Ketika matahari menyinari pantai itu, tampak hamparan pasir putih memecahkan sinar berkilau, dipadu kebeningan air laut di tepi pantai. Air laut meliuk mirip cermin. Dasar pantai yang menyimpan batu-batu berwarna biru dan hijau itu menyempurnakan pemandangan dan semakin memesona pengunjung.
Masih asli
Pantai Nerewatutena masih asli belum tercemar. Hanya sebuah sumur yang digali persis di bibir pantai tampak dipenuhi sampah pengunjung berupa botol bekas air mineral dan minuman kaleng.
Di situ terdapat sebuah pelataran berukuran sekitar 50 meter x 50 meter persegi. Bagian depan pelataran dibangun panggung yang dicor. Di situ sering digelar sejumlah pentas musik, arisan kelompok, pesta ulang tahun masyarakat, kegiatan tamasya siswa sekolah, dan pertemuan kaum muda Katolik dari sejumlah paroki di Adonara.

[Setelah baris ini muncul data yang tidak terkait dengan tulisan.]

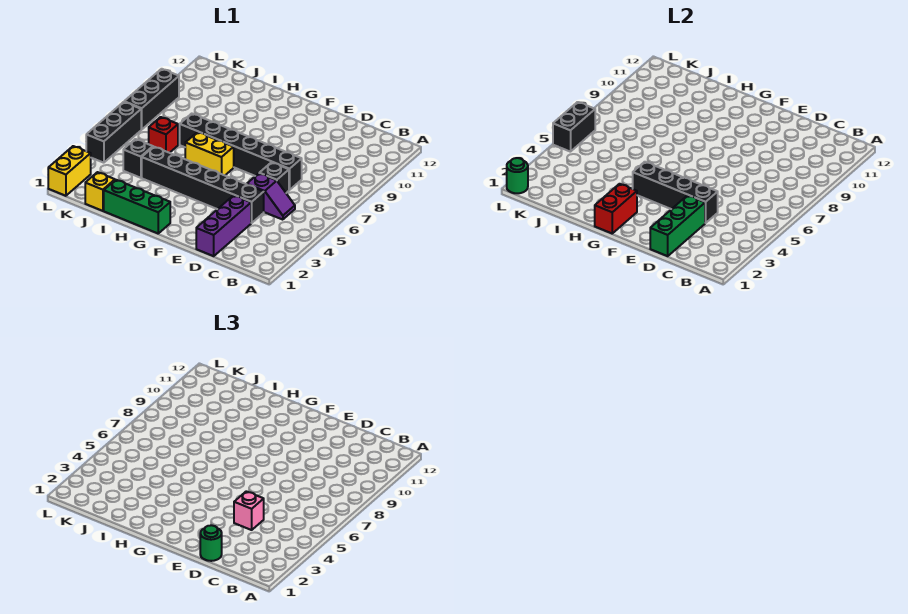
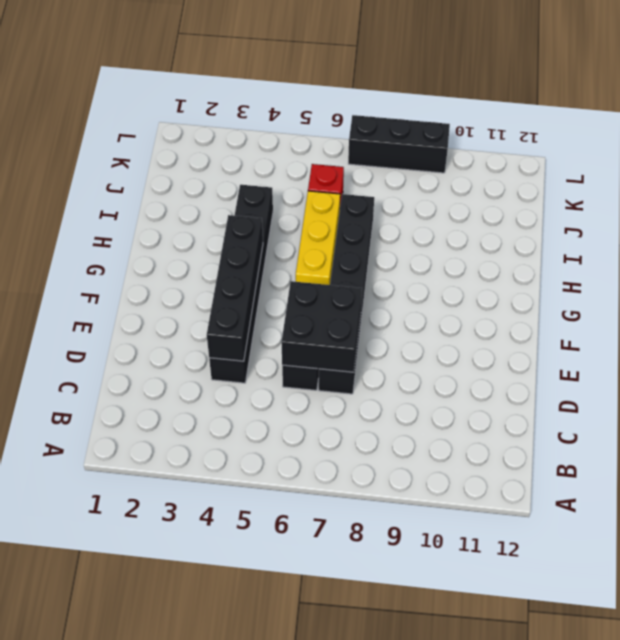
black brick D6:E7 level 2 -> none
yellow brick G6:I6 level 1 -> yellow brick G6:H6 level 1
none -> purple slope C5:D5 level 1 top D
none -> purple brick D1:D3 level 1
none -> green brick G1:I1 level 1

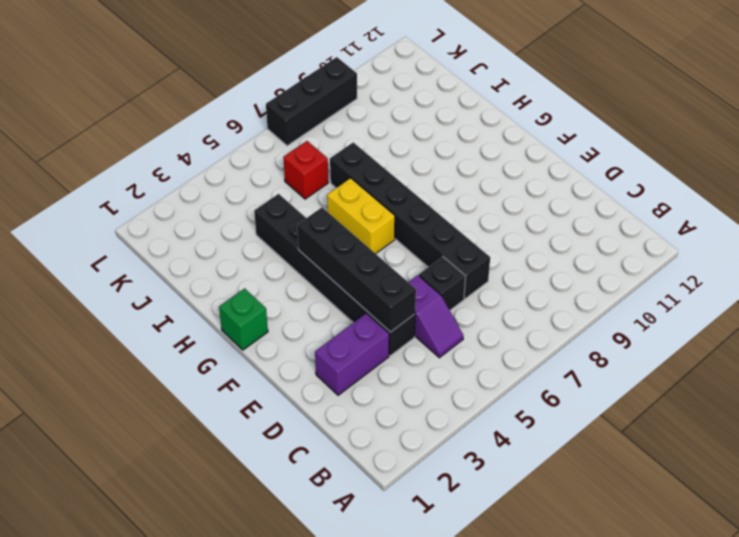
purple brick D2:D3 level 1 -> purple brick D1:D3 level 1
green brick G1 level 1 -> green brick G1:I1 level 1
none -> yellow brick J1 level 1
none -> black brick J4 level 1
none -> yellow brick L1:L2 level 1

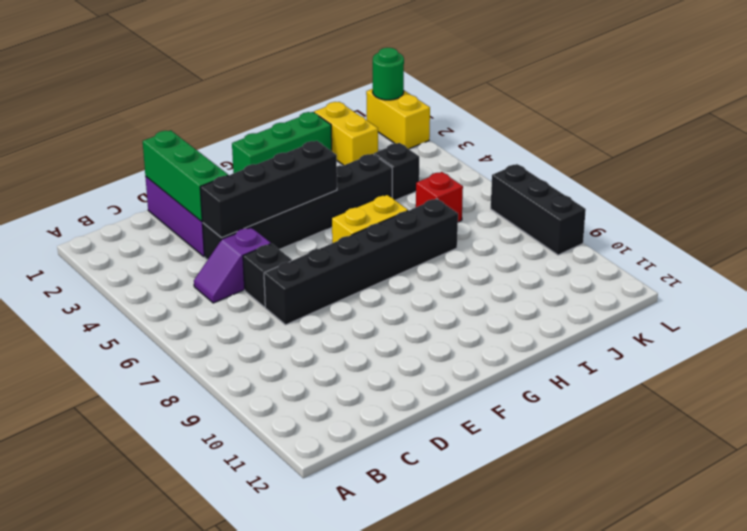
yellow brick J1:J2 level 1 -> yellow brick J1 level 1
none -> black brick L4:L6 level 1
none -> red brick G1:G2 level 2
none -> black brick L5:L6 level 2

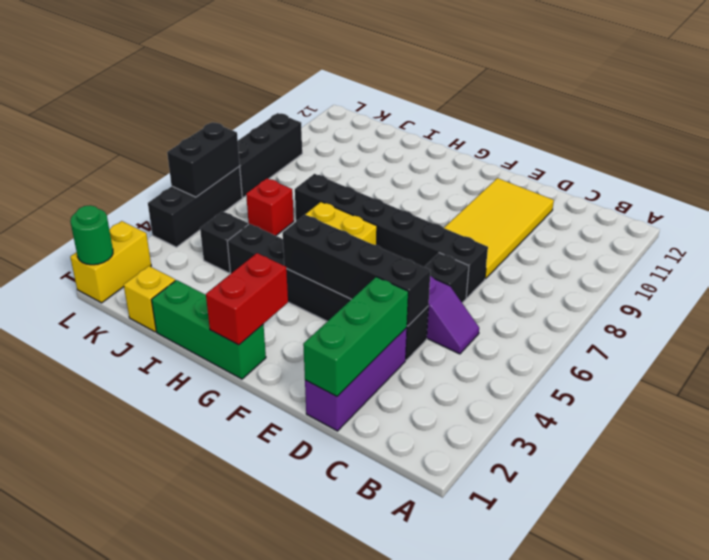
yellow tile D8:E11 level 1 -> none
none -> green round brick D1 level 3
none -> pink brick D4 level 3

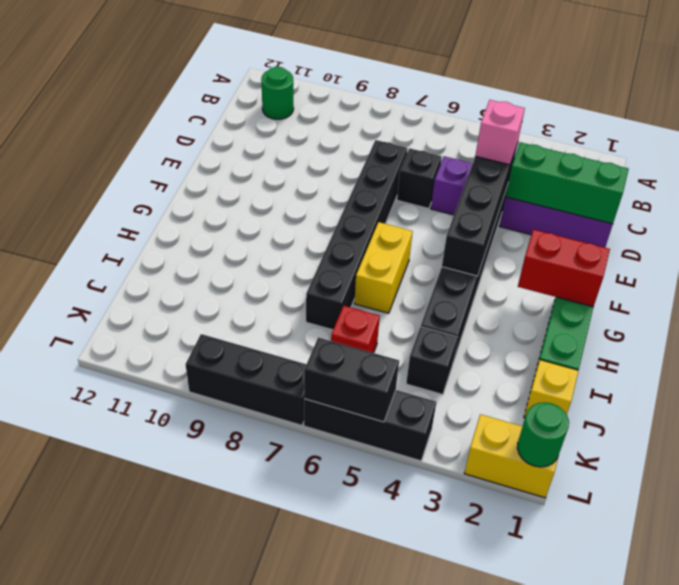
green round brick B11 level 1 -> green round brick D1 level 3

Rimbunan pohon yang menjulur sampai ke bibir pantai seakan menjamah ombak pantai yang tengah memecah di pelataran batu karang. Keanekaragaman pohon dengan ciri khas tersendiri itu semakin memadukan keserasian pantai itu.
Ketua Pariwisata Nerewatutena, Desa Bedalewun, Paulus Karolus Ge, di Desa Bedalewun, Kamis (25/7/2013), mengatakan, pantai ini mulai ramai dikunjungi pada 1997. Setiap hari terdapat 20-50 pengunjung. Kebanyakan kaum muda.
Tarif masuk pantai ini Rp 5.000 per orang dan Rp 50.000-Rp 500.000 per kelompok, tergantung jumlah. Pemberlakuan karcis hanya hari Minggu, Sabtu, dan hari-hari libur. Di luar hari-hari itu, pengunjung tidak dipungut sama sekali karena tidak ada petugas jaga di pintu masuk pantai.
Sayangnya, deretan pantai pasir putih sepanjang hampir 5 kilometer itu tidak dilengkapi kamar kecil dan air bersih. Akses menuju pantai sepanjang 4 kilometer dari ruas jalan utama, jalur Ile Boleng-Tobilota (40 kilometer), itu pun dibangun secara swadaya oleh masyarakat Desa Bedalewun.
Gotong royong
Ketika Kompas mengunjungi pantai itu tampak sekitar 100 warga Dusun I, Desa Bedalewun, Kecamatan Ile Boleng, Flores Timur, sedang bergotong royong membangun jalan itu. Kaum wanita mencari batu di tepi jalan, lalu menimbun di badan jalan, sementara kaum pria mencampur semen, pasir, dan batu kerikil lalu mengecor jalan itu.
Menurut Karolus, jalan sepanjang 4 kilometer ini dikerjakan secara swadaya oleh tiga dusun. Dusun I mengerjakan setiap hari Kamis, Dusun II hari Jumat, dan Dusun III setiap hari Sabtu. Masing-masing dusun beranggotakan 100-120 warga. Setiap dusun mengerjakan jalan 100 meter per pekan.
Mereka membawa bekal sendiri dari rumah. Bekal berupa pisang, ubi rebus, nasi, ikan, dan daging ayam itu digabungkan untuk dimakan bersama-sama.